If (to quote just one, and by no means the worst, of the stories I was reviewing), the primary effect of a story is to make a reader recognise one of Isaac Asimov’s robot stories, then the story is not relating to the world as it is now but to the world as it was imagined 60 or 70 years ago. Asimov’s robots served a purpose, they represented a way of regarding industrialisation and also the role of the (black) worker in the (white) social world. This is not to make any grand claims about Asimov’s mechanistic prose, but they are some of the undercurrents that can be detected swirling around in the milieu from which the story emerged. To revisit Asimov’s robots now is not to locate them in that milieu, but to make them artefacts of science fiction, and to make science fiction itself at least a part of the subject of the story. It is, in other words, self-regarding. It is a story written knowingly for the science fiction fan.

Nor custom stale

But in this criticism, am I just making a virtue of my own nostalgia for the way sf used to be?

That, certainly, has been one of the criticisms levelled against my essay by a number of people. This is, to my mind, a curious reversal of what I was actually saying, since one of my prime arguments was that science fiction itself has become overly nostalgic. Nevertheless, we should weigh this idea in the balance.

I am now 60 years old. I have been reading science fiction for close to 50 years, and I have been writing about it for close to 40 years. It would not be unexpected if I had fond memories of how sf used to be while regretting a genre that has become a pale shadow of itself.

Naturally, I don’t see it that way. Nostalgia is a form of conservatism, a way of wallowing in the comfort of the familiar past. But what I am actually arguing is that this is not what science fiction should be doing.
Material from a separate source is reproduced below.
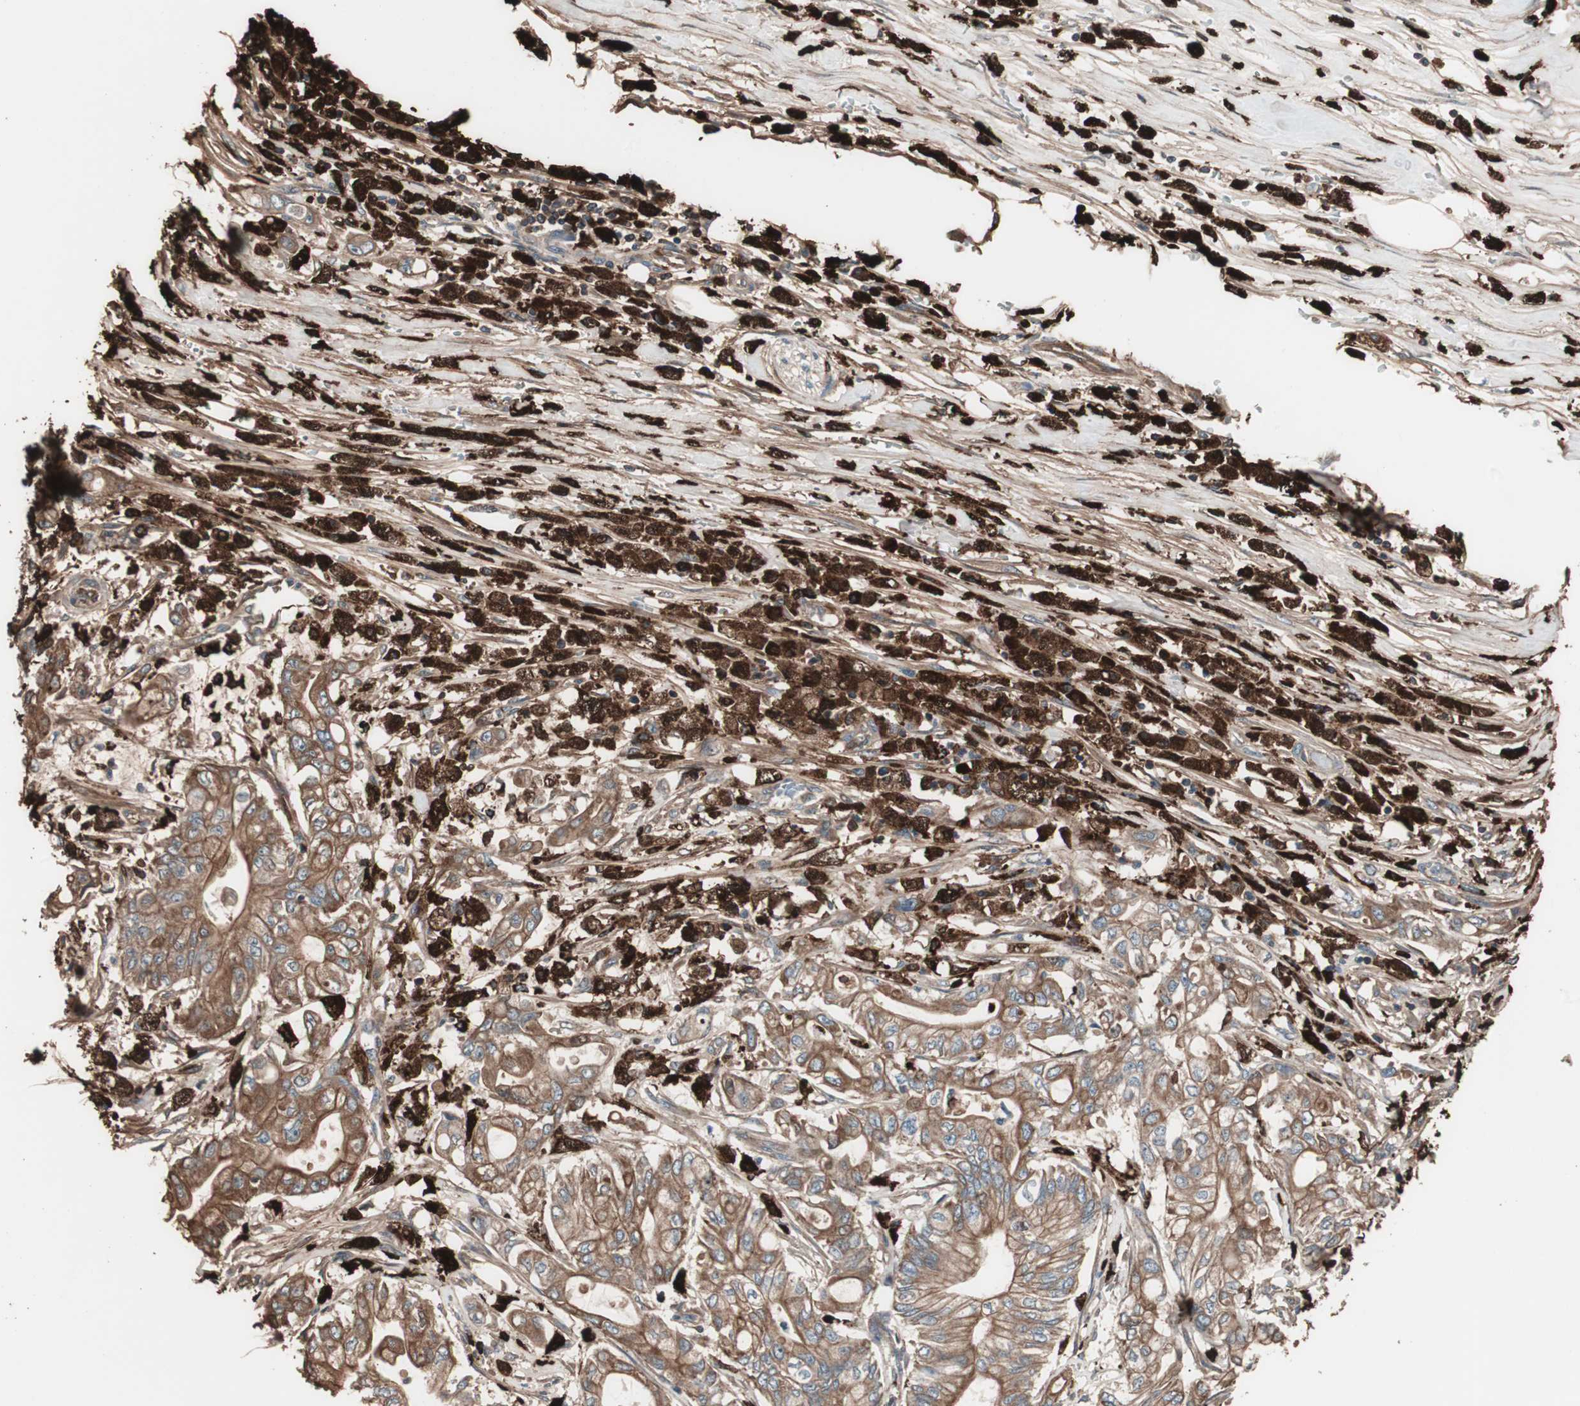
{"staining": {"intensity": "moderate", "quantity": ">75%", "location": "cytoplasmic/membranous"}, "tissue": "pancreatic cancer", "cell_type": "Tumor cells", "image_type": "cancer", "snomed": [{"axis": "morphology", "description": "Adenocarcinoma, NOS"}, {"axis": "topography", "description": "Pancreas"}], "caption": "Human pancreatic cancer (adenocarcinoma) stained with a protein marker demonstrates moderate staining in tumor cells.", "gene": "CCT3", "patient": {"sex": "male", "age": 70}}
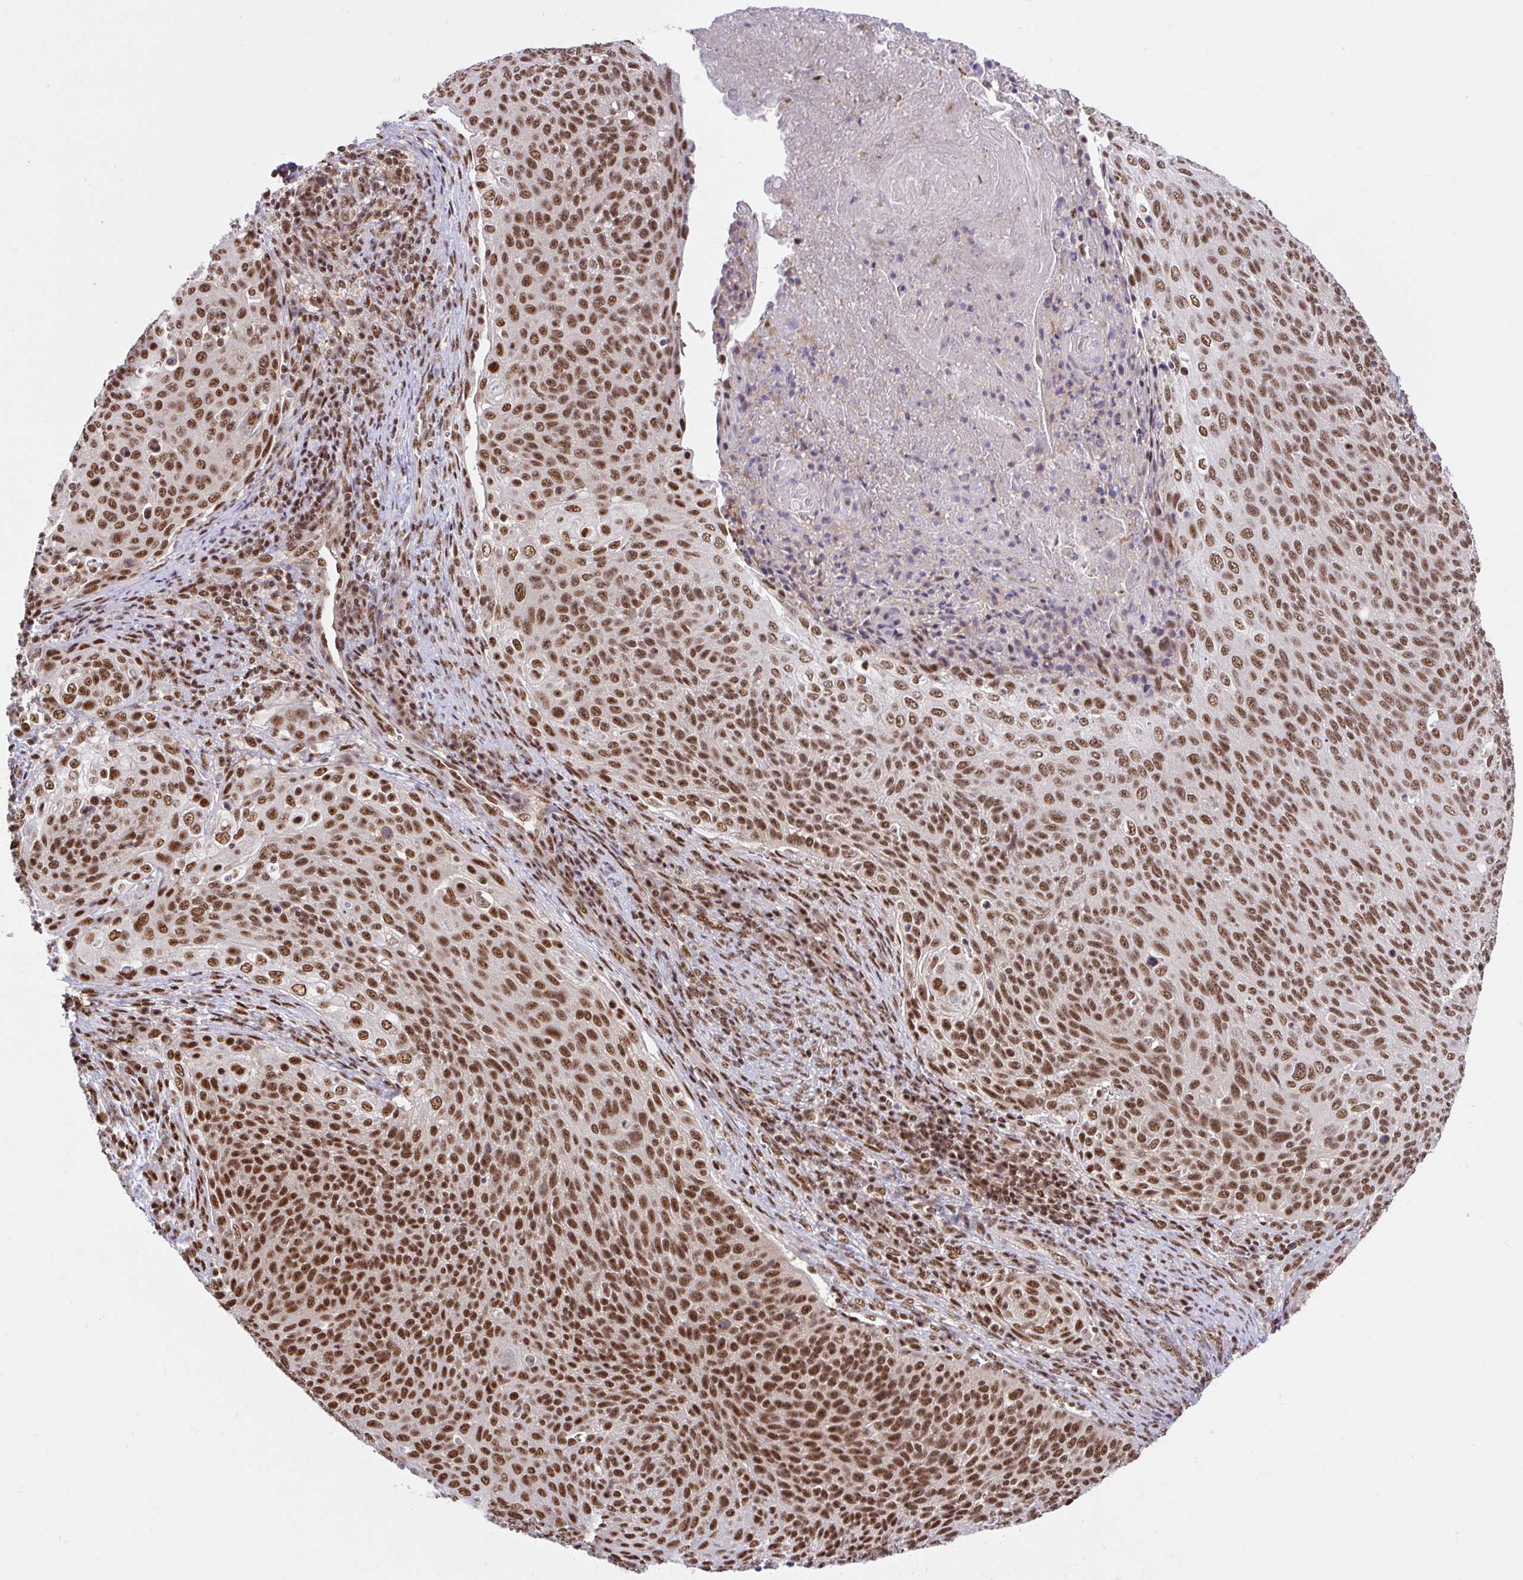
{"staining": {"intensity": "strong", "quantity": ">75%", "location": "nuclear"}, "tissue": "cervical cancer", "cell_type": "Tumor cells", "image_type": "cancer", "snomed": [{"axis": "morphology", "description": "Squamous cell carcinoma, NOS"}, {"axis": "topography", "description": "Cervix"}], "caption": "Cervical cancer (squamous cell carcinoma) stained for a protein (brown) shows strong nuclear positive expression in approximately >75% of tumor cells.", "gene": "ABCA9", "patient": {"sex": "female", "age": 31}}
I believe, strongly, that science fiction should disturb the reader, should upset our preconceptions, above all it should make us think. And you do not think if all you are being fed is a cosy diet of the safe and the familiar. If science fiction does nothing but repeat the past, replay old glories, that is literature as pablum.

Any story that goes down the old ‘fans are slans’ route, that consists of tropes borrowed from elsewhere not for the sake of reinvention but to invite the reader to tick them off in some sort of I Spy SF game, that reinforces its generic position by loading on unconsidered trinkets from a host of other sf novels, is not using sf to say anything. It is, rather, saying something about sf. And that might be fun for the cognoscenti, but that’s hardly the height of literary ambition.

So yes, saying that too much of what is written as sf these days has lost its ambition might be a coded way of saying that things were better when I was a lad. But it might also be a way of saying that current sf isn’t as ambitious as it should be.

And there I’m going to draw this discussion to a temporary halt. This piece is already getting way out of hand, so I’m going to post this first part now. In a little while I’ll come back with some further things I want to discuss.